Saved data entries:
____
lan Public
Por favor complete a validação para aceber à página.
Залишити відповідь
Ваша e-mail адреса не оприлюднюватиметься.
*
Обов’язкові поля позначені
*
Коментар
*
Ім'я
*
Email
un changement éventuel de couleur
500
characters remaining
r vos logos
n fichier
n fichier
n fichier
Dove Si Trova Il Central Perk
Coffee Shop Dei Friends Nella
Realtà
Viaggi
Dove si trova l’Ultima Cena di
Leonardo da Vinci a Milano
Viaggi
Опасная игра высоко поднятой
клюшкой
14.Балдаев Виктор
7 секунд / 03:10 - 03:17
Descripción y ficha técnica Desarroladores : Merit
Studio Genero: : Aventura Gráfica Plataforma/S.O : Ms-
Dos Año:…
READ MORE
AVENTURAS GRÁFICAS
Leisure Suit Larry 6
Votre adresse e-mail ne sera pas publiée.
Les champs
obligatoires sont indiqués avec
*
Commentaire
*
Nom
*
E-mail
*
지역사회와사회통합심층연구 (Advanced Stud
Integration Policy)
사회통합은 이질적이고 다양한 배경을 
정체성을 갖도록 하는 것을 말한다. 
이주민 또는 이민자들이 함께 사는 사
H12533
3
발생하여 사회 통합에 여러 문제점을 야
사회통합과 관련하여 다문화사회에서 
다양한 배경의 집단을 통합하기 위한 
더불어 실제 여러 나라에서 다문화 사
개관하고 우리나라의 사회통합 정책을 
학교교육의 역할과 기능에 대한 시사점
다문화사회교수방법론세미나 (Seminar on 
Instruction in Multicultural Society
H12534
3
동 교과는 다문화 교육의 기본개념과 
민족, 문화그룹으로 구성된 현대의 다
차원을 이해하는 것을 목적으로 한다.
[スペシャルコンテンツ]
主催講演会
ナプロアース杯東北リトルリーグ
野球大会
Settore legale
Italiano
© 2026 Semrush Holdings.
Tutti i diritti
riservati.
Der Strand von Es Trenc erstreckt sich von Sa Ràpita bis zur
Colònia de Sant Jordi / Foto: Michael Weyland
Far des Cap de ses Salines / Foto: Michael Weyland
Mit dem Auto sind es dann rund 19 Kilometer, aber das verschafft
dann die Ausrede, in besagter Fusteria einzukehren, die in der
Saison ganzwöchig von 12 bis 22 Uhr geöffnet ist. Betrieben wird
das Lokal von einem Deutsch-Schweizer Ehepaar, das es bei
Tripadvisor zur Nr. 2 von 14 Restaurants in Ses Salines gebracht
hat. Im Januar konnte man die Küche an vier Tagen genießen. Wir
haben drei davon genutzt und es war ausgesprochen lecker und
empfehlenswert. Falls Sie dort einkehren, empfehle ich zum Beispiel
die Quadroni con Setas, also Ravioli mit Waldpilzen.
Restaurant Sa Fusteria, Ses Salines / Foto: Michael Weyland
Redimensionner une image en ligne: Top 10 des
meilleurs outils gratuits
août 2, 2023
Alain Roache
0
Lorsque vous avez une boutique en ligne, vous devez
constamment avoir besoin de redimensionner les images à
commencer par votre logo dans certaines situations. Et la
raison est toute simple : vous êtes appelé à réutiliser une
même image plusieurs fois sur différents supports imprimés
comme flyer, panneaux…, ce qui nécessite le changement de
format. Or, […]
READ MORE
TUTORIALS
____
## TO-DO ITEM:
Return every line of text from the entries above, unchanged and in the same order.

## RESPONSE BELOW:
lan Public
Por favor complete a validação para aceber à página.
Залишити відповідь
Ваша e-mail адреса не оприлюднюватиметься.
*
Обов’язкові поля позначені
*
Коментар
*
Ім'я
*
Email
un changement éventuel de couleur
500
characters remaining
r vos logos
n fichier
n fichier
n fichier
Dove Si Trova Il Central Perk
Coffee Shop Dei Friends Nella
Realtà
Viaggi
Dove si trova l’Ultima Cena di
Leonardo da Vinci a Milano
Viaggi
Опасная игра высоко поднятой
клюшкой
14.Балдаев Виктор
7 секунд / 03:10 - 03:17
Descripción y ficha técnica Desarroladores : Merit
Studio Genero: : Aventura Gráfica Plataforma/S.O : Ms-
Dos Año:…
READ MORE
AVENTURAS GRÁFICAS
Leisure Suit Larry 6
Votre adresse e-mail ne sera pas publiée.
Les champs
obligatoires sont indiqués avec
*
Commentaire
*
Nom
*
E-mail
*
지역사회와사회통합심층연구 (Advanced Stud
Integration Policy)
사회통합은 이질적이고 다양한 배경을 
정체성을 갖도록 하는 것을 말한다. 
이주민 또는 이민자들이 함께 사는 사
H12533
3
발생하여 사회 통합에 여러 문제점을 야
사회통합과 관련하여 다문화사회에서 
다양한 배경의 집단을 통합하기 위한 
더불어 실제 여러 나라에서 다문화 사
개관하고 우리나라의 사회통합 정책을 
학교교육의 역할과 기능에 대한 시사점
다문화사회교수방법론세미나 (Seminar on 
Instruction in Multicultural Society
H12534
3
동 교과는 다문화 교육의 기본개념과 
민족, 문화그룹으로 구성된 현대의 다
차원을 이해하는 것을 목적으로 한다.
[スペシャルコンテンツ]
主催講演会
ナプロアース杯東北リトルリーグ
野球大会
Settore legale
Italiano
© 2026 Semrush Holdings.
Tutti i diritti
riservati.
Der Strand von Es Trenc erstreckt sich von Sa Ràpita bis zur
Colònia de Sant Jordi / Foto: Michael Weyland
Far des Cap de ses Salines / Foto: Michael Weyland
Mit dem Auto sind es dann rund 19 Kilometer, aber das verschafft
dann die Ausrede, in besagter Fusteria einzukehren, die in der
Saison ganzwöchig von 12 bis 22 Uhr geöffnet ist. Betrieben wird
das Lokal von einem Deutsch-Schweizer Ehepaar, das es bei
Tripadvisor zur Nr. 2 von 14 Restaurants in Ses Salines gebracht
hat. Im Januar konnte man die Küche an vier Tagen genießen. Wir
haben drei davon genutzt und es war ausgesprochen lecker und
empfehlenswert. Falls Sie dort einkehren, empfehle ich zum Beispiel
die Quadroni con Setas, also Ravioli mit Waldpilzen.
Restaurant Sa Fusteria, Ses Salines / Foto: Michael Weyland
Redimensionner une image en ligne: Top 10 des
meilleurs outils gratuits
août 2, 2023
Alain Roache
0
Lorsque vous avez une boutique en ligne, vous devez
constamment avoir besoin de redimensionner les images à
commencer par votre logo dans certaines situations. Et la
raison est toute simple : vous êtes appelé à réutiliser une
même image plusieurs fois sur différents supports imprimés
comme flyer, panneaux…, ce qui nécessite le changement de
format. Or, […]
READ MORE
TUTORIALS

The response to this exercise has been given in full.